## Exercise:
Each line of the data has to be written out again exactly as shown.

»»

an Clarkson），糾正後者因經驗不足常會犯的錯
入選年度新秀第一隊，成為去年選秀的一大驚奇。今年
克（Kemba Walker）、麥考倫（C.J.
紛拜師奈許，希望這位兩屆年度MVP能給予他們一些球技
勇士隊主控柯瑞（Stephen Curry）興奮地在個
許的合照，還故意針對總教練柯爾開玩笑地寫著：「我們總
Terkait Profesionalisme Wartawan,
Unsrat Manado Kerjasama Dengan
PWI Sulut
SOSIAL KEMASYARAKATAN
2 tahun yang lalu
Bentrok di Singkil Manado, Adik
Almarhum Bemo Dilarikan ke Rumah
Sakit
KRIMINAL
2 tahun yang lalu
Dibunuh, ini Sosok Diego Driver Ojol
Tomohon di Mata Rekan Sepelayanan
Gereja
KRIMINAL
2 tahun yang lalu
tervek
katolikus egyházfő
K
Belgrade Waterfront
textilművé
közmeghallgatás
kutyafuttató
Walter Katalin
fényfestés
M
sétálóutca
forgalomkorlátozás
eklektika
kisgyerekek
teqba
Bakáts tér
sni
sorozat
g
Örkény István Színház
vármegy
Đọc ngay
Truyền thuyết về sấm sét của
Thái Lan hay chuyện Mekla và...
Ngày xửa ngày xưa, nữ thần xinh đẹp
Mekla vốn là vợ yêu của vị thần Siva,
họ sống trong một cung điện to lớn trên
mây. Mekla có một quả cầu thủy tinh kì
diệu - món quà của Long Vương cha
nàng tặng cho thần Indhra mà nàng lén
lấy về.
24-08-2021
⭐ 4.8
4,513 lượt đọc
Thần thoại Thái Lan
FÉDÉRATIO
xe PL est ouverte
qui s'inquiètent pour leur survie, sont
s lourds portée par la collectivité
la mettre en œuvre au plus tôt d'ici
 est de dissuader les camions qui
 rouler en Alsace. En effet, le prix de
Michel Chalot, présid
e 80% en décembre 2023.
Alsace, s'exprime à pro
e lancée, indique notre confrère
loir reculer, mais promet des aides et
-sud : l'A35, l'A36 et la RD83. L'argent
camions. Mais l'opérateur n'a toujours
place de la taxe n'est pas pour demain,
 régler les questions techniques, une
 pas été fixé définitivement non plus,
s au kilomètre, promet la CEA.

««

## Solution:
an Clarkson），糾正後者因經驗不足常會犯的錯
入選年度新秀第一隊，成為去年選秀的一大驚奇。今年
克（Kemba Walker）、麥考倫（C.J.
紛拜師奈許，希望這位兩屆年度MVP能給予他們一些球技
勇士隊主控柯瑞（Stephen Curry）興奮地在個
許的合照，還故意針對總教練柯爾開玩笑地寫著：「我們總
Terkait Profesionalisme Wartawan,
Unsrat Manado Kerjasama Dengan
PWI Sulut
SOSIAL KEMASYARAKATAN
2 tahun yang lalu
Bentrok di Singkil Manado, Adik
Almarhum Bemo Dilarikan ke Rumah
Sakit
KRIMINAL
2 tahun yang lalu
Dibunuh, ini Sosok Diego Driver Ojol
Tomohon di Mata Rekan Sepelayanan
Gereja
KRIMINAL
2 tahun yang lalu
tervek
katolikus egyházfő
K
Belgrade Waterfront
textilművé
közmeghallgatás
kutyafuttató
Walter Katalin
fényfestés
M
sétálóutca
forgalomkorlátozás
eklektika
kisgyerekek
teqba
Bakáts tér
sni
sorozat
g
Örkény István Színház
vármegy
Đọc ngay
Truyền thuyết về sấm sét của
Thái Lan hay chuyện Mekla và...
Ngày xửa ngày xưa, nữ thần xinh đẹp
Mekla vốn là vợ yêu của vị thần Siva,
họ sống trong một cung điện to lớn trên
mây. Mekla có một quả cầu thủy tinh kì
diệu - món quà của Long Vương cha
nàng tặng cho thần Indhra mà nàng lén
lấy về.
24-08-2021
⭐ 4.8
4,513 lượt đọc
Thần thoại Thái Lan
FÉDÉRATIO
xe PL est ouverte
qui s'inquiètent pour leur survie, sont
s lourds portée par la collectivité
la mettre en œuvre au plus tôt d'ici
 est de dissuader les camions qui
 rouler en Alsace. En effet, le prix de
Michel Chalot, présid
e 80% en décembre 2023.
Alsace, s'exprime à pro
e lancée, indique notre confrère
loir reculer, mais promet des aides et
-sud : l'A35, l'A36 et la RD83. L'argent
camions. Mais l'opérateur n'a toujours
place de la taxe n'est pas pour demain,
 régler les questions techniques, une
 pas été fixé définitivement non plus,
s au kilomètre, promet la CEA.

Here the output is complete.